In April the construction industry in the UK grew at its slowest pace in nearly two years, according to the latest Construction Purchasing Managers' Index issued by CIPS/Markit.
The PMI for March was 57.8, and subsequently dropped to 54.2 the following month. Markit says that this is indicative of a “sharp slowdown”.
It added that some construction firms were delaying spending decisions until the General Election has taken place.
Any reading above 50 is indicative of growth, while returns below 50 suggest contraction.
While the latest results of the survey suggest that there was solid overall expansion taking place in the construction industry, the pace of growth has slowed down even in the industry’s residential building sub-sector, which has been driving growth for the greater part of the last two years.
According to Markit, growth in new business has been slower in eight of the past ten months, but representatives of construction firms say that underlying conditions have remained favourable.
Job creation in the construction sector continued to be robust in April, although Markit confirmed that the rate of new employee hire has remained slower than the 2014 average.
The latest PMI results came only a week after the Office for National Statistics (ONS) issued its first estimate of the country’s economic growth for the first quarter of 2015. The ONS data suggested that growth had slowed to 0.3%.
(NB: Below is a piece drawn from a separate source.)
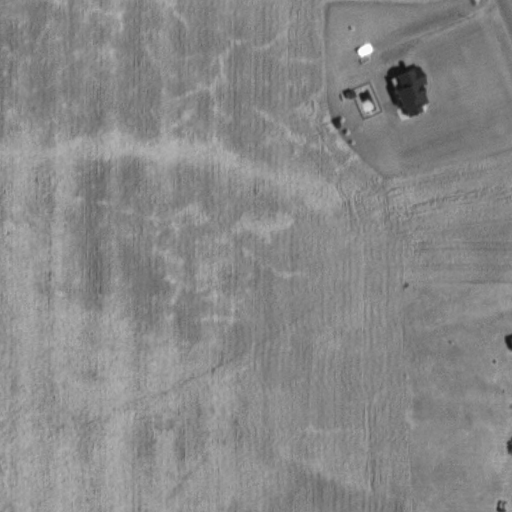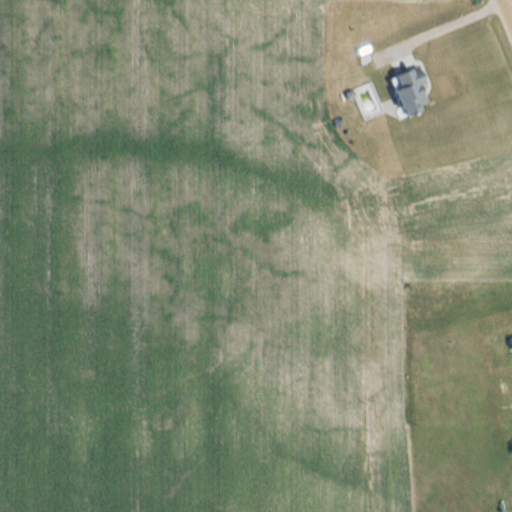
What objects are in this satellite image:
road: (506, 12)
road: (449, 26)
building: (409, 90)
building: (511, 339)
This return came primarily on the back of a slowdown in construction output, which went down in the first quarter by 1.6%. Because it was the second consecutive quarterly fall, technically the construction sector is in recession.
Markit senior economist Tim Moore attributes the cause of the slowdown to uncertainty over the outcome of the General Election. Building firms are citing delays in customer budget setting and a weakened level of commitment to building projects.